"Nach der Feierlaune wird wohl Katerstimmung einziehen", prognostiziert Marktstratege Jörg Rahn vom Vermögensverwalter Marcard, Stein & Co. Dank eines beachtlichen Schlussspurts hatte der Dax in der vergangenen Woche noch den Sprung in die Gewinnzone geschafft. Am Ende verzeichnete der Leitindex am Freitag ein Plus von 4,3 Prozent auf 6.416,28 Punkte. Der Wochengewinn betrug damit 2,2 Prozent.
Grund für die Feierstimmung war die Entscheidung der Staats- und Regierungschefs der Eurozone, den hoch verschuldeten Staaten Italien und Spanien unter die Arme zu greifen und den Banken direkte Hilfen zu gewähren.
Konjunktursorgen belasten
Allerdings ist es nicht nur die Situation einiger Banken, die wie so oft in den vergangenen Jahren für Unsicherheit sorgt. Die näher rückende Bilanzsaison zwingt die Investoren dazu, neben der Schuldenkrise auch die konjunkturelle Lage wieder in den Blick zu nehmen.
"Aktuell mehren sich die Anzeichen für eine leichte Abschwächung der erwarteten Wachstumsdynamik in vielen Regionen der Welt", schreiben die Fachleute der DZ Bank in ihrem Wochenausblick. Es sei unwahrscheinlich, dass die Dax-Unternehmen das hohe Gewinnmomentum der vergangenen Monate aufrechterhalten könnten: "In einem derartigen Umfeld wäre eine Seitwärtsprognose für die Aktienmärkte ein eher optimistisches Szenario", lautet ihre Einschätzung.
"Interessantes Potenzial"
Etwas weniger skeptisch betrachtet Helaba-Experte Markus Reinwand das aktuelle Szenario. Übertriebene Wachstumserwartungen seien inzwischen korrigiert und Aktien sehr niedrig bewertet: "Sofern größere Konjunkturenttäuschungen und Anspannungen im Finanzsystem ausbleiben, besteht somit wieder interessantes Potenzial."
Für Reinwand ist notwendige Bedingungen für mittelfristig steigende Kurse allerdings eine Entschärfung der Euro-Staatsschuldenkrise sowie eine Verbesserung der weltweiten Konjunkturerwartungen. Hier würden unter anderem ultraniedrige Zinsen und unkonventioneller Maßnahmen weiterhelfen, unterstreicht der Fachmann.
Experten erwarten Zinssenkung
Und die EZB wird diesen Ruf nach weiteren Zinssenkungen am Donnerstag der kommenden Woche möglicherweise erhören. Verglichen mit dem Niveau des Leitzinses in den USA, Japan und Großbritannien hat die Europäische Notenbank mit dem aktuellen Zinssatz von einem Prozent auch noch Luft nach unten.
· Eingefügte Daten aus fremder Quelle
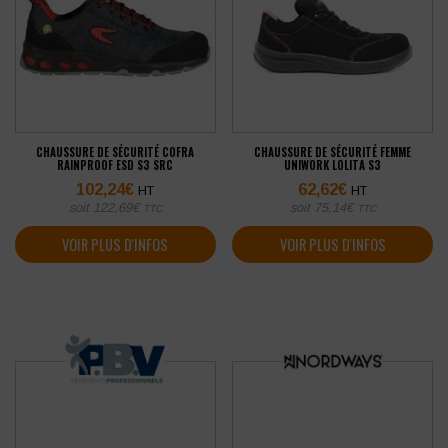
CHAUSSURE DE SÉCURITÉ COFRA
CHAUSSURE DE SÉCURITÉ FEMME
RAINPROOF ESD S3 SRC
UNIWORK LOLITA S3
102,24
€
62,62
€
HT
HT
soit
122,69
€
soit
75,14
€
TTC
TTC
VOIR PLUS D'INFOS
VOIR PLUS D'INFOS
Der Chef-Volkswirt der Commerzbank, Jörg Krämer, stellt dazu fest: "Der Markt geht fest von einer Leitzinssenkung aus." Eine Zinssenkung sei wegen der Konjunkturschwäche sehr wahrscheinlich geworden, schreiben die Experten der LBBW. "Die lockere Geldpolitik rund um den Globus ist auch die größte Chance für die Märkte: Eine positive Überraschung von der Politik oder der Konjunktur könnte daher für eine (kurzzeitige) Liquiditätsrally sorgen", prognostizieren sie.
Die Postbank-Analysten rechnen damit, dass die Notenbank den Leitzins auf 0,75 Prozent senkt: "Auf der vorangegangenen Sitzung des EZB-Rates hatten angeblich bereits einige Mitglieder für eine sofortige Zinssenkung plädiert. Dies werten wir als deutliches Zeichen für einen weiteren Lockerungsschritt der EZB."
US-Konjunktur im Blick
In der kommenden Woche steht bereits am Montag ein wichtiger Konjunkturtermin auf der Agenda, der ISM-Einkaufsmanagerindex für das verarbeitende Gewerbe. Die meisten Ökonomen erwarten zwar einen moderaten Rückgang, dennoch sollte der Index über der Expansionsschwelle von 50 Punkten bleiben, so die herrschende Ansicht.
Am Freitag wird der vielbeachtete US-Arbeitsmarktbericht für den Monat Juni veröffentlicht. Der Arbeitsmarktbericht dürfte in das Bild einer schwachen Erholung passen, die weiter an Dynamik verliert, schreiben die Experten der Dekabank. "Seit Anfang des Jahres ist der Stellenaufbau in den USA ins Stocken geraten", stellen die Fachleute der Postbank fest. "Auch für Juni erwarten wir keine sprunghafte Verbesserung."